On disait d’une jeune fille que ses parents étaient morts et qu’elle était restée orpheline. Elle se proposa de faire de sa maison un hospice pour les pères de Scété. Elle demeura donc ainsi pendant un certain temps, hébergeant et soignant les pères. Ensuite ayant dépensé ses biens, elle commença à manquer. Alors des hommes pervers s’attachèrent à elle et la détournèrent de son bon propos. Finalement, elle se mit à vivre mal au point d’en venir à se prostituer.
Les pères l’apprirent et en furent très chagrinés. Ils firent appel à abba Jean Colobos et lui dirent : « Nous avons appris de cette sœur qu’elle vit mal. Or, lorsqu’elle le pouvait, elle nous témoigna sa charité ; aussi maintenant témoignons-lui à notre tour notre charité et aidons-la. Dérange-toi donc pour aller vers elle et édifie-la selon la sagesse que Dieu t’as donnée ». Abba Jean alla donc chez elle et dit à la portière : « Annonce-moi à ta maîtresse ». Mais elle le renvoya en disant : « Vous autrefois vous avez mangé son bien, et voici qu’elle est pauvre ». L’abba lui dit : « Dis-lui que je puis lui être très utile ». Les fils de la portière lui disent en ricanant : « Qu’as-tu donc à lui donner que tu veuilles la rencontrer ? » La portière monta en parler à la jeune fille. Celle-ci lui dit : « Ces moines circulent sans cesse le long de la mer Rouge et ils trouvent des pierres. Elle se para donc et lui dit : « Appelez-le ». Tandis qu’il venait, elle prit les devants et s’installa sur le lit. Arrivant près d’elle, abba Jean la regarda dans les yeux et lui dit : « Qu’as-tu à reprocher à Jésus que tu en viennes à cela ? » En l’écoutant, elle se raidit complètement. Inclinant la tête, le vieillard commença à pleurer à chaudes larmes. Elle lui dit : « Abba, pourquoi pleures-tu ? » Quand il releva la tête, il s’inclina à nouveau et dit en pleurant : « Je vois Satan s’amuser devant toi, et je ne pleurerais pas ? » En entendant cela elle se raidit encore plus et lui dit : « Est-il possible de faire pénitence abba ? » Il lui dit : « C’est possible ». Elle lui dit : « Emmène-moi là où tu voudras ». Il lui dit : « Allons ». Et elle se leva pour le suivre.

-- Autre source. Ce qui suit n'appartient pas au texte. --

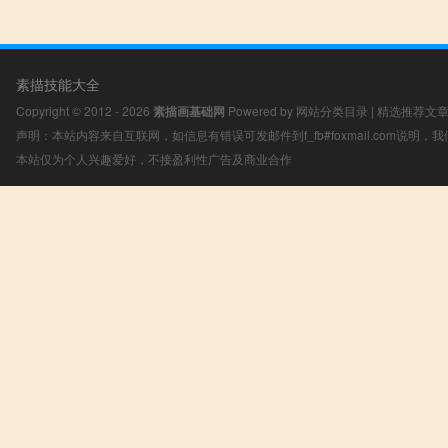
素描技能大全
Copyright © 2012 - 2026
素描画基础网
Powered by
网站分类目录
|
精选推荐文
声明：本站内容来自互联网，如信息有错误可发邮件到f_fb#foxmail.com说明
本站仅为个人兴趣爱好，不接盈利性广告及商业合作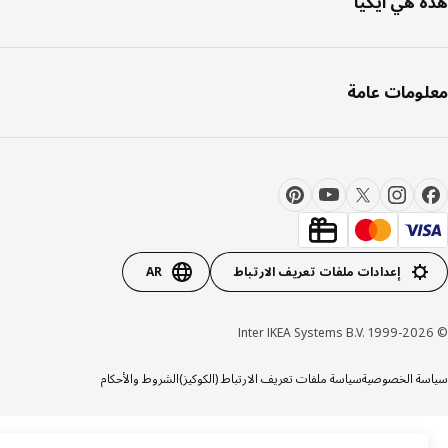
 هي ايكيا
ومات عامة
إعدادات ملفات تعريف الارتباط
AR
ة الخصوصية
سياسة ملفات تعريف الارتباط (الكوكيز)
الشروط والأحكام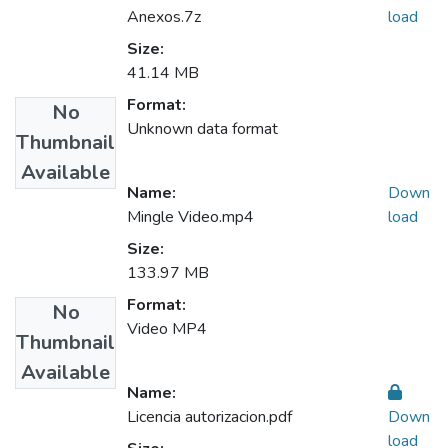
Anexos.7z
load
Size:
41.14 MB
Format:
No
Unknown data format
Thumbnail
Available
Name:
Down
Mingle Video.mp4
load
Size:
133.97 MB
Format:
No
Video MP4
Thumbnail
Available
Name:
Licencia autorizacion.pdf
Down
load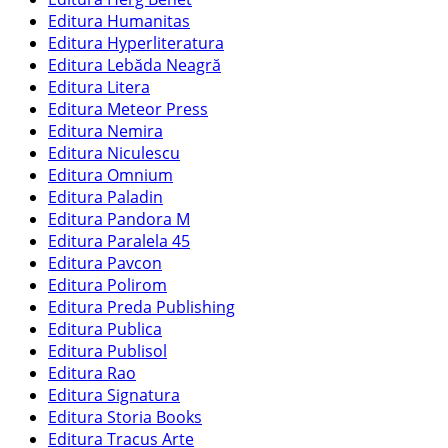
Editura Humanitas
Editura Hyperliteratura
Editura Lebăda Neagră
Editura Litera
Editura Meteor Press
Editura Nemira
Editura Niculescu
Editura Omnium
Editura Paladin
Editura Pandora M
Editura Paralela 45
Editura Pavcon
Editura Polirom
Editura Preda Publishing
Editura Publica
Editura Publisol
Editura Rao
Editura Signatura
Editura Storia Books
Editura Tracus Arte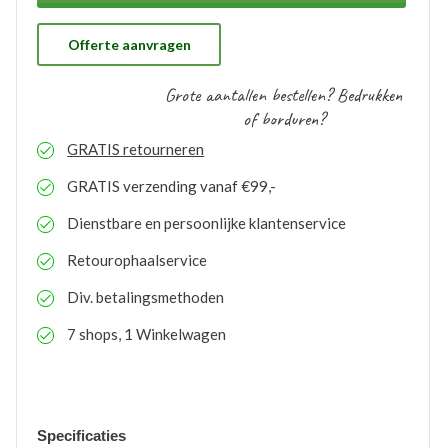
ons gratis op voorraad gehouden worden. Bij eventuele
nabestellingen is uw voorraad bekend en kunt u de
logo’s toepassen op elk gewenste artikel.
Offerte aanvragen
Grote aantallen bestellen? Bedrukken
of borduren?
GRATIS
retourneren
GRATIS
verzending vanaf €99,-
Dienstbare en persoonlijke klantenservice
Retourophaalservice
Div. betalingsmethoden
7 shops, 1 Winkelwagen
Specificaties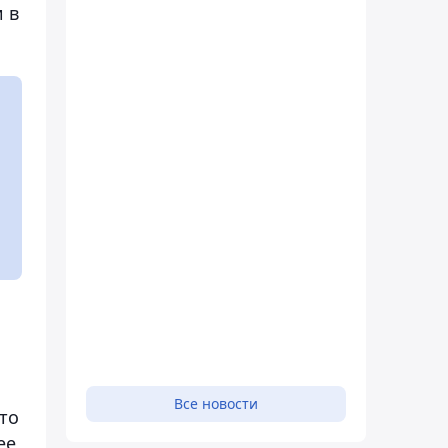
 в
Все новости
то
ее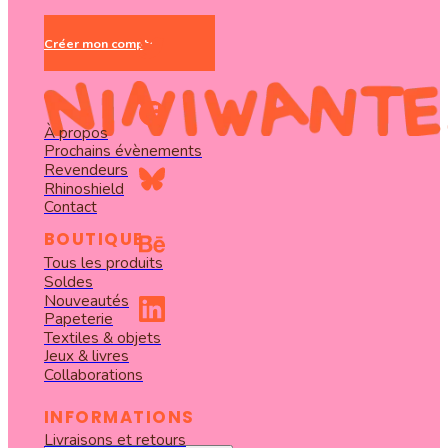
Créer mon compte
À propos
Prochains évènements
Revendeurs
Rhinoshield
Contact
BOUTIQUE
Tous les produits
Soldes
Nouveautés
Papeterie
Textiles & objets
Jeux & livres
Collaborations
INFORMATIONS
Livraisons et retours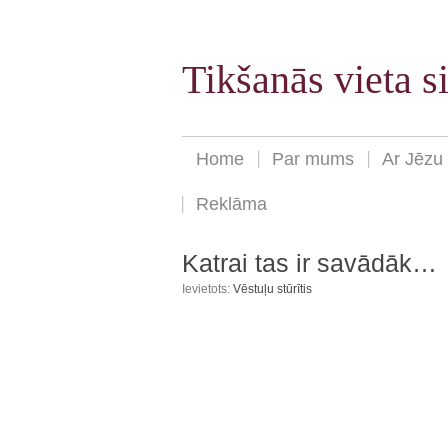
Tikšanās vieta 
Home
Par mums
Ar Jēzu
Reklāma
Katrai tas ir savādāk…
Ievietots:
Vēstuļu stūrītis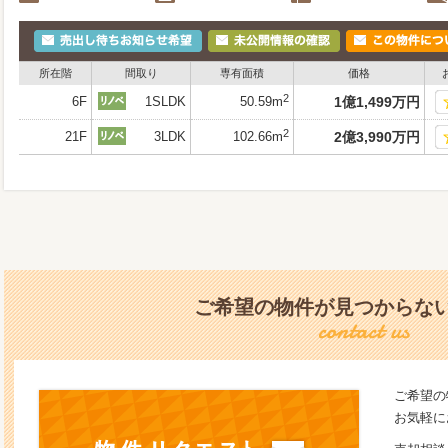
所在階
間取り
専有面積
価格
2
6F
1SLDK
50.59m
1
億
1,499
万
円
2
21F
3LDK
102.66m
2
億
3,990
万
円
ご希望の物件が見つからな
ご希望の
お気軽に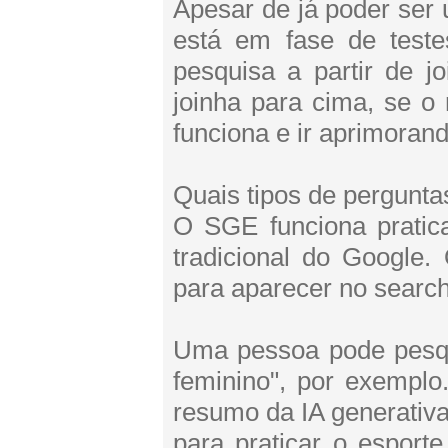
Apesar de já poder ser 
está em fase de test
pesquisa a partir de jo
joinha para cima, se o
funciona e ir aprimoran
Quais tipos de pergunt
O SGE funciona prati
tradicional do Google.
para aparecer no searc
Uma pessoa pode pesqu
feminino", por exempl
resumo da IA generativa
para praticar o esport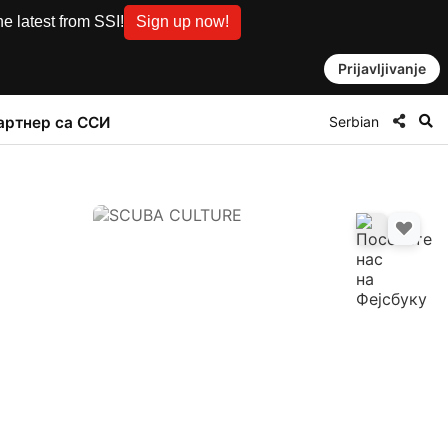
e latest from SSI!
Sign up now!
Prijavljivanje
Serbian
артнер са ССИ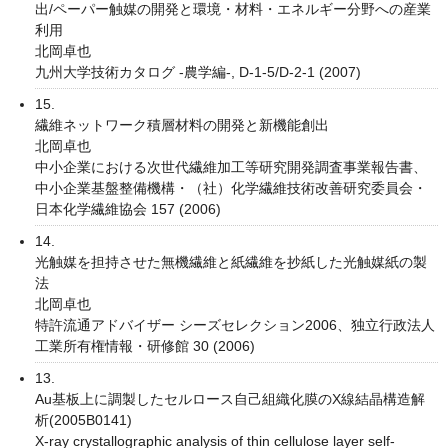
出/ペーパー触媒の開発と環境・材料・エネルギー分野への産業
利用
北岡卓也
九州大学技術カタログ -農学編-, D-1-5/D-2-1 (2007)
15.
繊維ネットワーク積層材料の開発と新機能創出
北岡卓也
中小企業における次世代繊維加工等研究開発調査事業報告書、
中小企業基盤整備機構・（社）化学繊維技術改善研究委員会・
日本化学繊維協会 157 (2006)
14.
光触媒を担持させた無機繊維と紙繊維を抄紙した光触媒紙の製
法
北岡卓也
特許流通アドバイザー シーズセレクション2006、独立行政法人
工業所有権情報・研修館 30 (2006)
13.
Au基板上に調製したセルロース自己組織化膜のX線結晶構造解
析(2005B0141)
X-ray crystallographic analysis of thin cellulose layer self-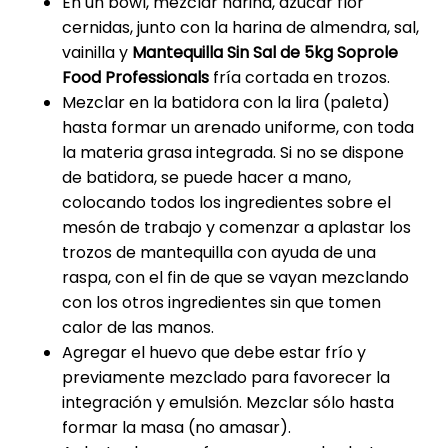
En un bowl, mezclar harina, azúcar flor
cernidas, junto con la harina de almendra, sal,
vainilla y
Mantequilla Sin Sal de 5kg Soprole
Food Professionals
fría cortada en trozos.
Mezclar en la batidora con la lira (paleta)
hasta formar un arenado uniforme, con toda
la materia grasa integrada. Si no se dispone
de batidora, se puede hacer a mano,
colocando todos los ingredientes sobre el
mesón de trabajo y comenzar a aplastar los
trozos de mantequilla con ayuda de una
raspa, con el fin de que se vayan mezclando
con los otros ingredientes sin que tomen
calor de las manos.
Agregar el huevo que debe estar frío y
previamente mezclado para favorecer la
integración y emulsión. Mezclar sólo hasta
formar la masa (no amasar).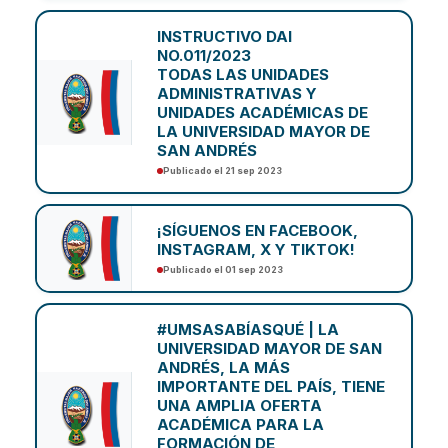
INSTRUCTIVO DAI
NO.011/2023
TODAS LAS UNIDADES
ADMINISTRATIVAS Y
UNIDADES ACADÉMICAS DE
LA UNIVERSIDAD MAYOR DE
SAN ANDRÉS
Publicado el 21 sep 2023
¡SÍGUENOS EN FACEBOOK,
INSTAGRAM, X Y TIKTOK!
Publicado el 01 sep 2023
#UMSASABÍASQUÉ | LA
UNIVERSIDAD MAYOR DE SAN
ANDRÉS, LA MÁS
IMPORTANTE DEL PAÍS, TIENE
UNA AMPLIA OFERTA
ACADÉMICA PARA LA
FORMACIÓN DE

Or abba Jean remarqua qu’elle ne prit aucune disposition ni ne dit rien au sujet de sa maison, et il s’en étonna. Lorsqu’ils arrivèrent au désert, il se fit tard. Avec du sable, il lui fit une sorte de petit oreiller, il la signa et lui dit : « Dors ici ». Il fit de même pour lui un peu plus loin et, après avoir achevé ses prières habituelles, il se coucha.
Réveillé vers le milieu de la nuit, il voit comme un chemin lumineux s’étendant du ciel jusqu’à elle et il vit les anges de Dieu qui enlevaient son âme. Il se leva donc et alla la toucher du pied. Lorsqu’il vit qu’elle était morte, il se jeta la face contre terre en suppliant Dieu, et il entendit une voix lui dire : « Son unique heure de pénitence a été mieux accueillie que celle de beaucoup qui s’y attardent sans manifester l’œuvre d’une telle pénitence ».